Katherine Pierce, born Katerina Petrova, is a 500-year-old Bulgarian vampire.
See how cool that sentence sounds? Well, “cool” is a great word to sum up Katherine Pierce. “Badass” is another one. But the word Katherine chooses for herself? “Survivor.”
What I admire most about Katherine is how resilient she is. In 1490, Katherine, then still Katerina, gave birth to an illegitimate daughter. Katerina’s father snatches the baby away the moment she is born, forcing her into adoption, then disowns and exiles his daughter to England. Katerina quickly adapts to her new surroundings and meets two vampire noblemen, Klaus and Elijah. Always clever, she soon realizes she is a supernatural entity known as a Doppelganger, and that Klaus plans to sacrifice her to break a curse. Without missing a beat, Katerina runs, tricks another vampire into feeding her blood, and then hangs herself, thereby turning herself into a vampire and making her blood useless for the sacrificial ritual. The consequences of Katerina’s stubborn bravery will haunt her for the rest of her life: Klaus slaughters her entire family and forces her to live on the run for 500 years. Needless to say, she’s been through hell, but she continues to bounce back.
Were she a superhero, this would totally be Katherine’s origin story, but she’s not, and this backstory is not revealed until the audience is familiar with Katherine. Without this context to humanize her, at first Katherine appears to be a selfish, ruthless, and manipulative vampire ready to sacrifice anyone to save her own skin simply because she’s a terrible person.
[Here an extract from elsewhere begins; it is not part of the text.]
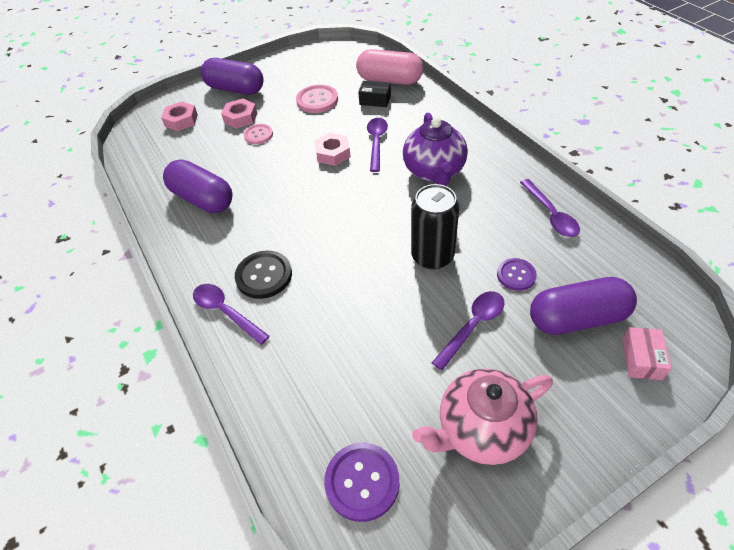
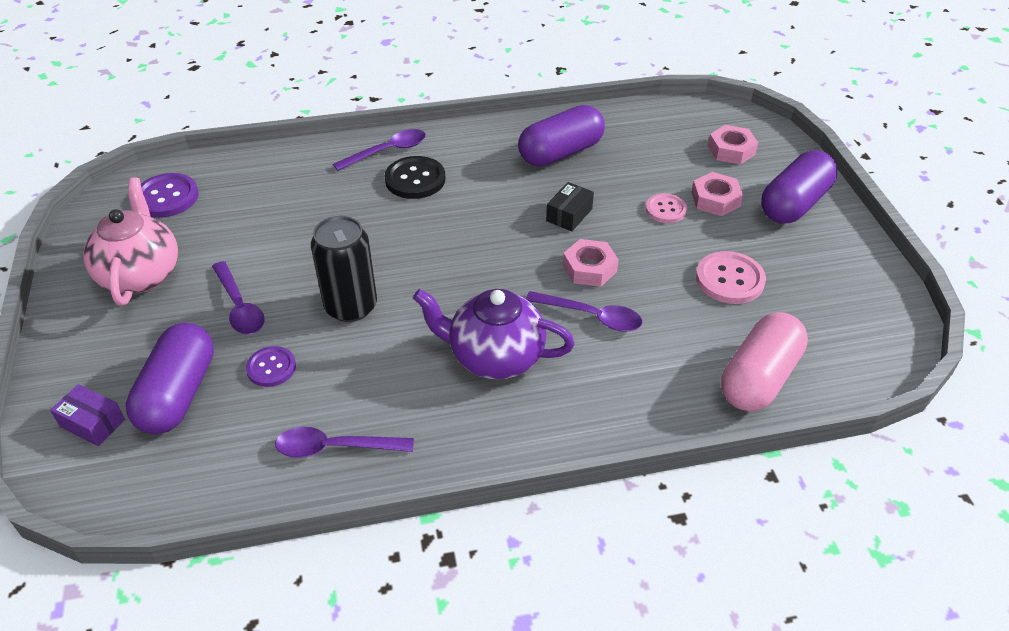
camera: 105 degrees right, 5 degrees down
(375, 100) = (704, 343): black box -> black box (569, 215)
(641, 359) = (92, 423): pink box -> purple box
Once we learn her history, her personality makes perfect sense – 500 years running from a vicious killer would mess with anyone’s head. Just look at some of the things Katherine says:
“I will always look out for myself.”
“Better you die than I.”
Katherine has been forced to lead a very lonely existence, and it shows in everything she says and does. Cruelty and selfishness are traits she’s been forced to adopt in the name of self-preservation. Despite this, Katherine still retains hints of the optimistic, romantic – and even forgiving – young girl she once was. One of her many motivations includes getting back together with Stefan, whom she fell in love with and turned into a vampire in the 1860s. At one point she enters into a relationship with Elijah, one of the vampires who was complicit in hunting her down. After he unceremoniously dumps her, she resumes chasing Stefan again. It’s a fascinating and endearing trait in a woman who is otherwise cynical and jaded.
I would actually argue that Katherine’s faith in love borders on the delusional, but it makes sense, when you remember that, before she went through hell, she had this to say:
“If we cease to believe in love, why would we want to live?”